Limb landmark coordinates
□ □ □ □

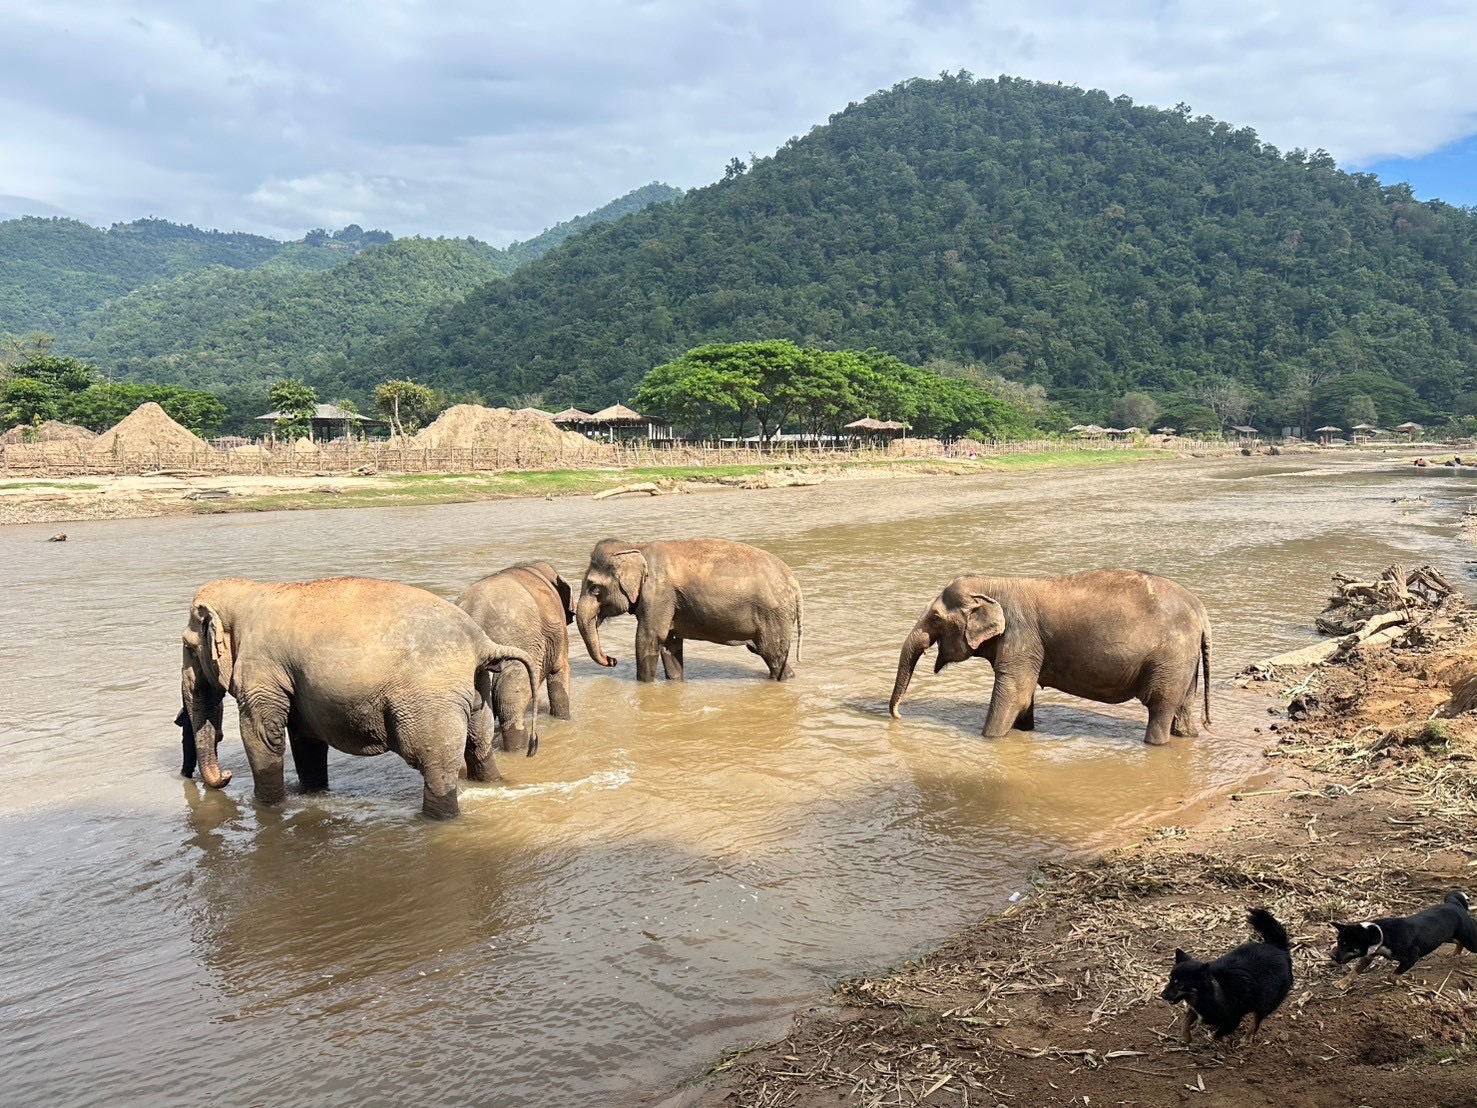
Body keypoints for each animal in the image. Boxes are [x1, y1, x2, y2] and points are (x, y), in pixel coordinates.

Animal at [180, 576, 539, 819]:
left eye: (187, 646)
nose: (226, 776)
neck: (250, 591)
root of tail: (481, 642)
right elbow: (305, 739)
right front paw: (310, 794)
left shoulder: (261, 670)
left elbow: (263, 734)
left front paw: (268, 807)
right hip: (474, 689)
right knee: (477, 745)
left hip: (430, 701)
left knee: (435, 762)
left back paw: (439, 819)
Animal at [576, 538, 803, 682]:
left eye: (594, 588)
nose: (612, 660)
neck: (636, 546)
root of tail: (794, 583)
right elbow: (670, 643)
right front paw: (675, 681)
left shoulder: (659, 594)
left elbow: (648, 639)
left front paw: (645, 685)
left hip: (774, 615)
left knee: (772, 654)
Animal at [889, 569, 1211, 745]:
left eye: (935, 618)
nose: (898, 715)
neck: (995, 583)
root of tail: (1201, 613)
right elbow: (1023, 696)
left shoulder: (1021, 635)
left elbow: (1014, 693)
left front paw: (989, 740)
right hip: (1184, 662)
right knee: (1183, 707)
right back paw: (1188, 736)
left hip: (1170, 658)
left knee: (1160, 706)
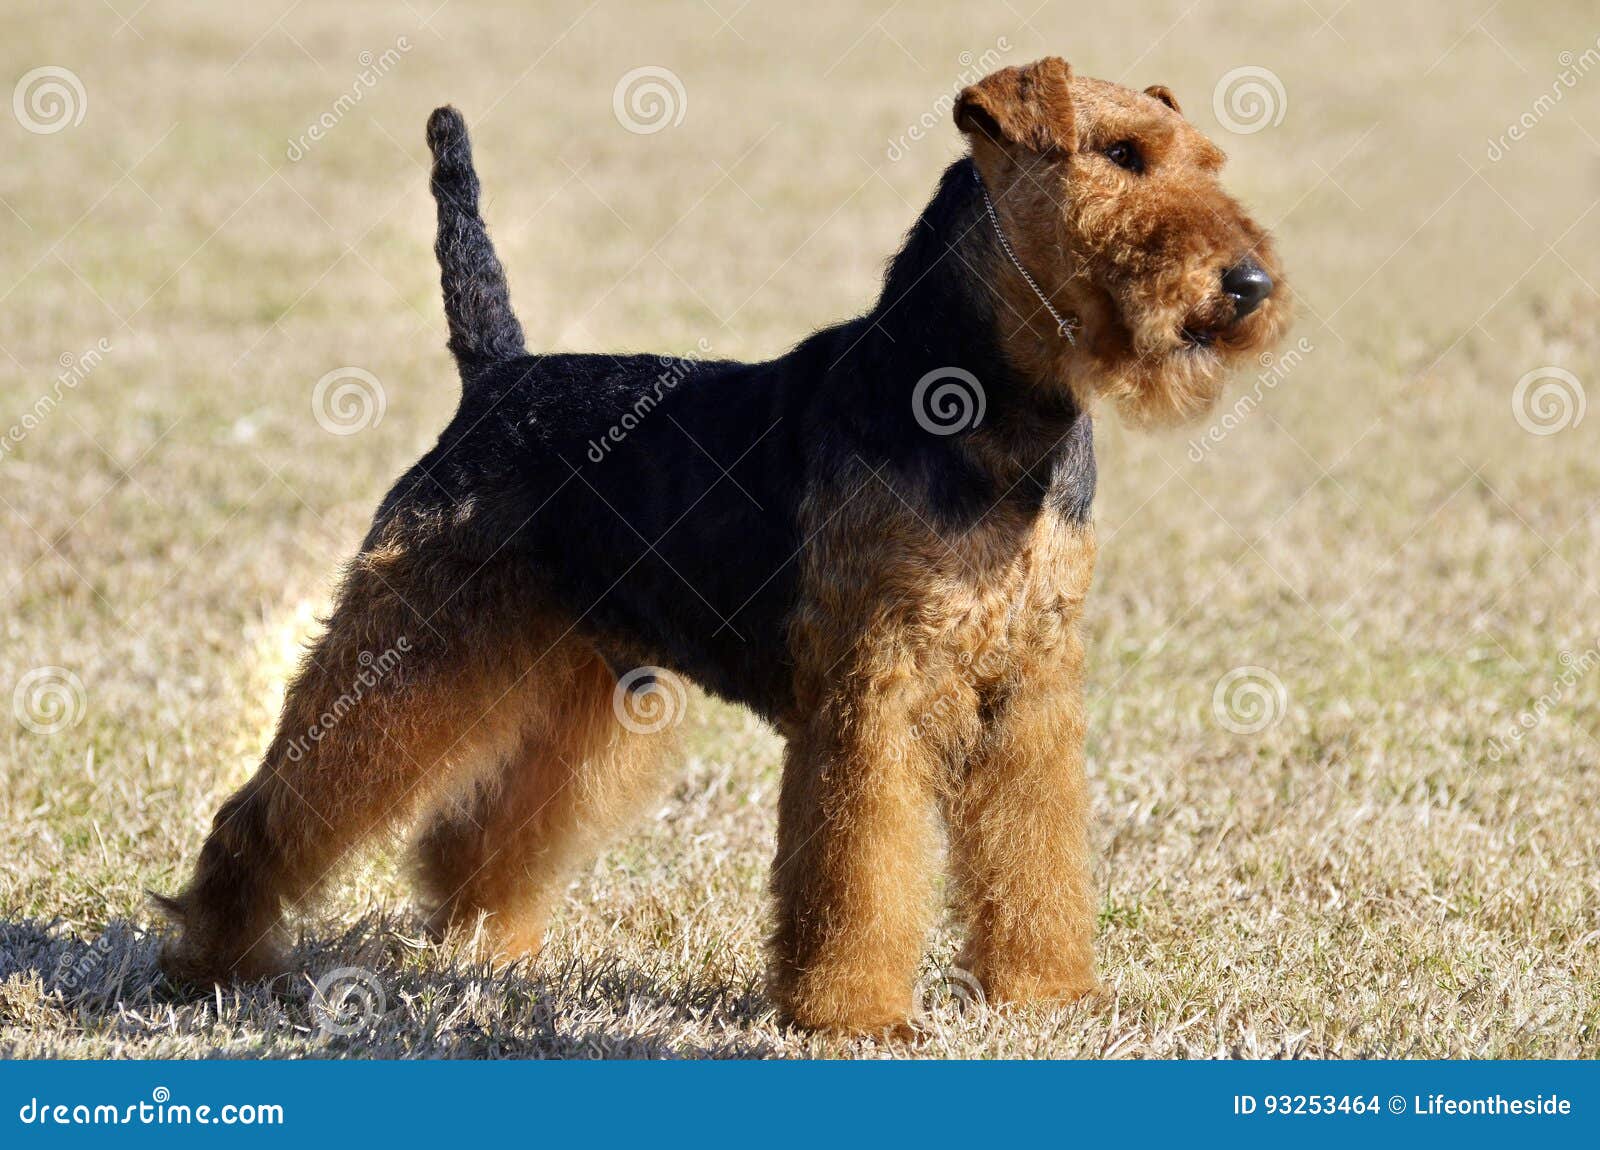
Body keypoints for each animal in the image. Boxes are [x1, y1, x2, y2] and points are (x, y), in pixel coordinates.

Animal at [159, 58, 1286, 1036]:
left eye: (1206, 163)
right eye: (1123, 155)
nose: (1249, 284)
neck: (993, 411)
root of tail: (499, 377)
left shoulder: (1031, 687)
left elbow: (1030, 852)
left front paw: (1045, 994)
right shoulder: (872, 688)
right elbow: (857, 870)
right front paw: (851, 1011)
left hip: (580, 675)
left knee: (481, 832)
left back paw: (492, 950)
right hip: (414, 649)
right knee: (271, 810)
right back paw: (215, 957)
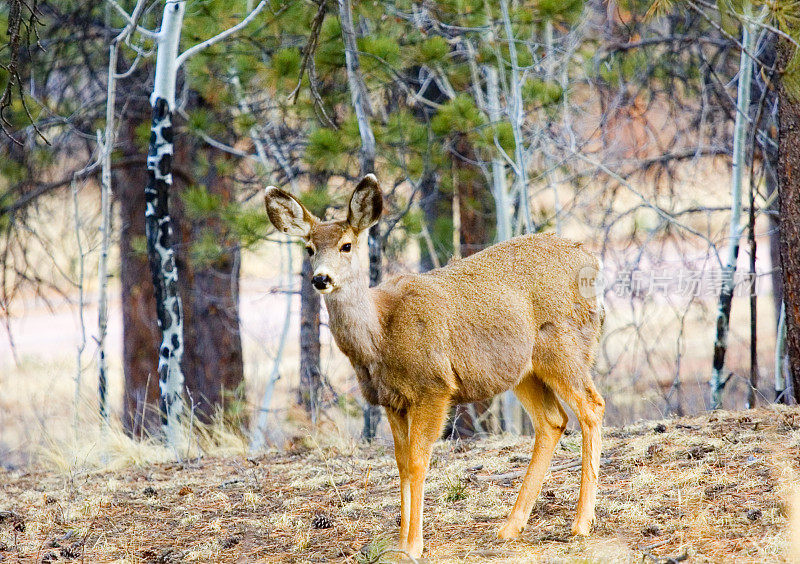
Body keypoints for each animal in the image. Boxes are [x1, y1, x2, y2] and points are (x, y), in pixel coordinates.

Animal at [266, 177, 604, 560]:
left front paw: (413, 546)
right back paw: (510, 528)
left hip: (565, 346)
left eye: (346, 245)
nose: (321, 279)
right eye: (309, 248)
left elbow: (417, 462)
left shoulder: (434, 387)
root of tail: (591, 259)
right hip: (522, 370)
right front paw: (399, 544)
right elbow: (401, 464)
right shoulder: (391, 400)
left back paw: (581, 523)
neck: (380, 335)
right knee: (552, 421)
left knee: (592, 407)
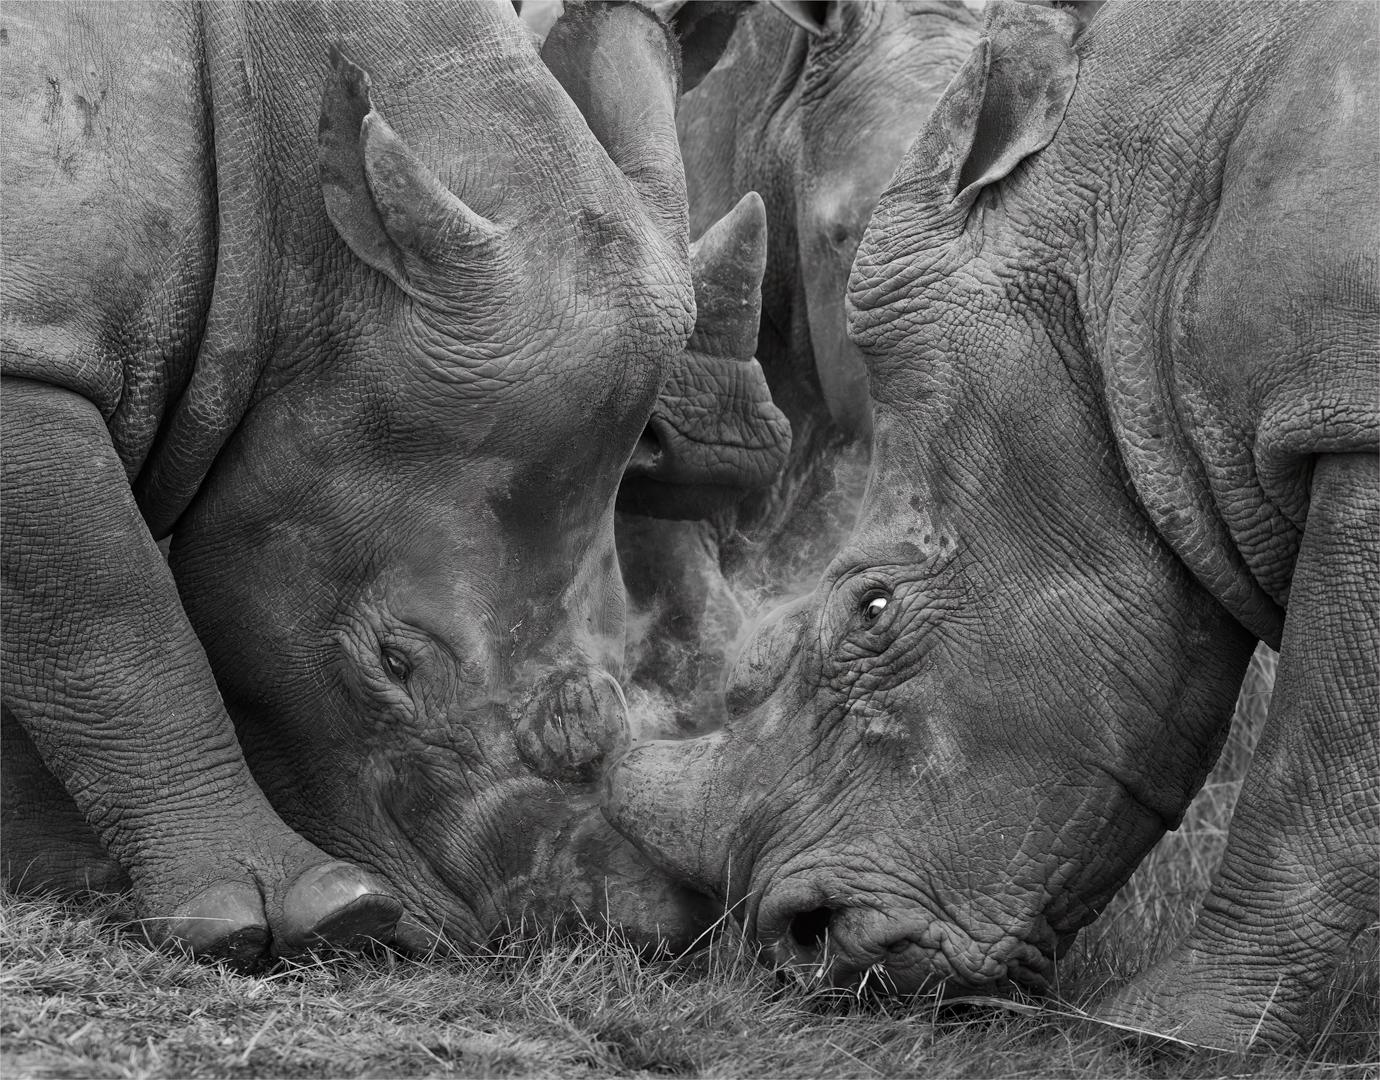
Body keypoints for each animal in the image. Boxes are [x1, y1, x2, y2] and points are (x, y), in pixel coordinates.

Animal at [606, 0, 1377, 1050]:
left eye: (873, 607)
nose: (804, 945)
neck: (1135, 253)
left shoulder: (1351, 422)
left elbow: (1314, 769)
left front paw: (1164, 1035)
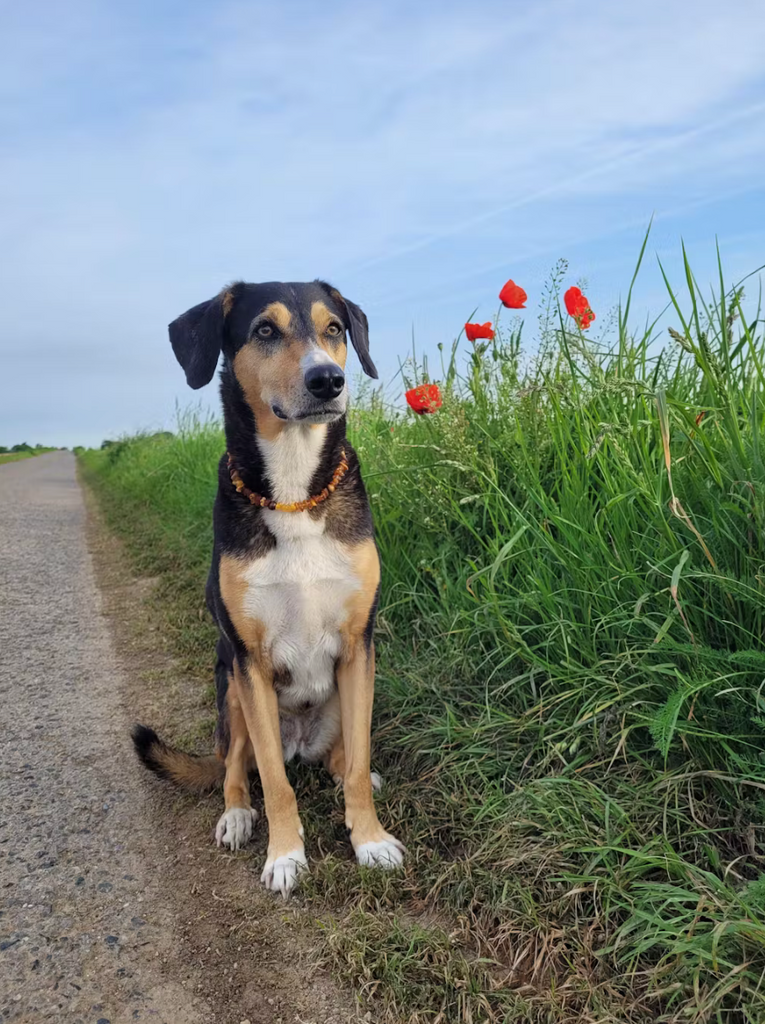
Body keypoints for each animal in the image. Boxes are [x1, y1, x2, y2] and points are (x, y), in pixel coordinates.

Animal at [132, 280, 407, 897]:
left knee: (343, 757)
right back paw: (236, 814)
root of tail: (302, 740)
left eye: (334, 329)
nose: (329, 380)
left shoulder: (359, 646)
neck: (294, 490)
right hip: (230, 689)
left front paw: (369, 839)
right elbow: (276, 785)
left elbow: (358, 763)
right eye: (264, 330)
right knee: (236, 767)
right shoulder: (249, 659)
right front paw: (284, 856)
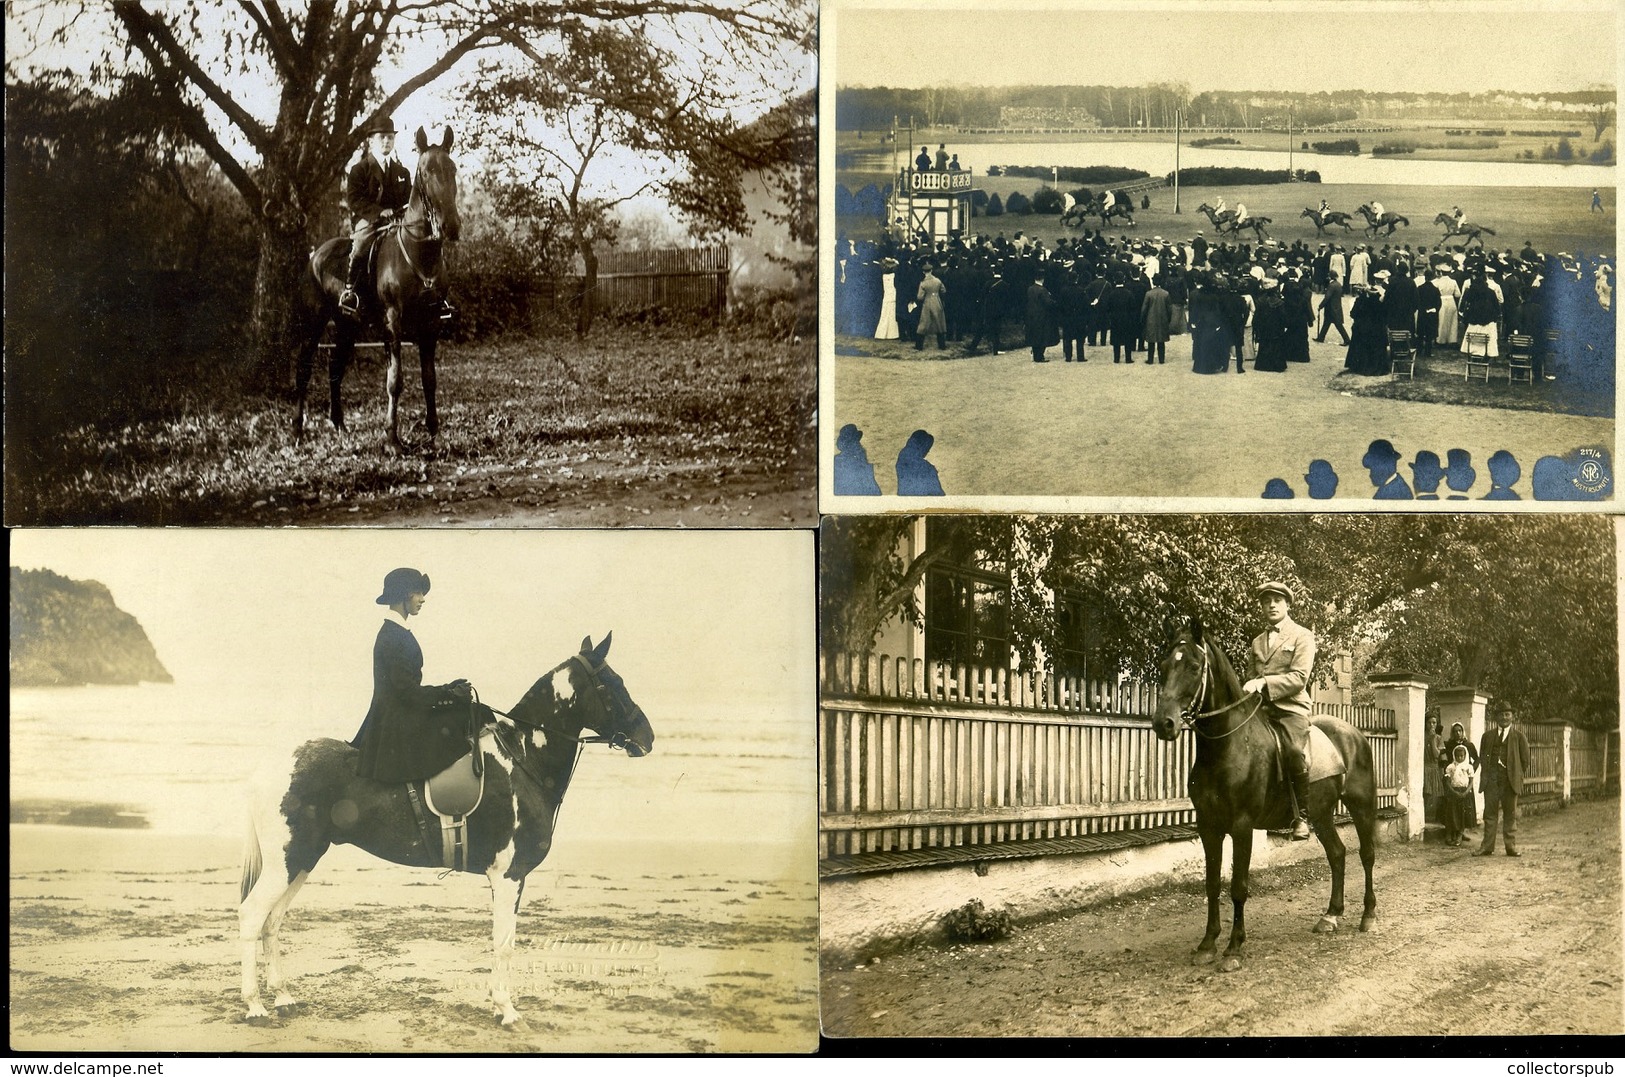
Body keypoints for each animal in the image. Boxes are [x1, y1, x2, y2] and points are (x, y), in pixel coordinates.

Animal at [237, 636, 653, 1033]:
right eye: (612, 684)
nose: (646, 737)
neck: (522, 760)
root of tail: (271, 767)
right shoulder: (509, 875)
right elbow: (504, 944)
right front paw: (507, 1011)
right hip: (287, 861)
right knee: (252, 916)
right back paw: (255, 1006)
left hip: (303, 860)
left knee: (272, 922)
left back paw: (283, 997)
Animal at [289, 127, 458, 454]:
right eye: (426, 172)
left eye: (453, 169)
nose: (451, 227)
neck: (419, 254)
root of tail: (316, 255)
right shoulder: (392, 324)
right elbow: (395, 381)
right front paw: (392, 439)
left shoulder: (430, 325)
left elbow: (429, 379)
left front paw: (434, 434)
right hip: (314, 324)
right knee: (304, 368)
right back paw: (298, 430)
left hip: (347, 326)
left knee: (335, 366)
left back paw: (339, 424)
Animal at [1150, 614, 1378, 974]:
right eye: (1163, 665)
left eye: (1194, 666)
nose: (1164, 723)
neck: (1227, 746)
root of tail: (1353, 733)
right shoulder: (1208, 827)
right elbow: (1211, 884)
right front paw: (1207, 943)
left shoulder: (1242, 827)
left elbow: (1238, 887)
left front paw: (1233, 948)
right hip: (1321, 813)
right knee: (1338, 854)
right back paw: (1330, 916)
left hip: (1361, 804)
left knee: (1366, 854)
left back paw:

□ □ □ □

Copy out the lines above exactly, beginning at the one that contains "right front paw: (507, 1011)" and ending at the one that contains "left hip: (347, 326)".

right front paw: (507, 1011)
right hip: (287, 861)
right knee: (252, 916)
right back paw: (255, 1006)
left hip: (303, 860)
left knee: (272, 922)
left back paw: (283, 997)
Animal at [289, 127, 458, 454]:
right eye: (426, 172)
left eye: (453, 169)
nose: (451, 227)
neck: (419, 254)
root of tail: (316, 255)
right shoulder: (392, 324)
right elbow: (395, 381)
right front paw: (392, 439)
left shoulder: (430, 325)
left elbow: (429, 379)
left front paw: (434, 434)
right hip: (314, 324)
right knee: (304, 368)
right back paw: (298, 430)
left hip: (347, 326)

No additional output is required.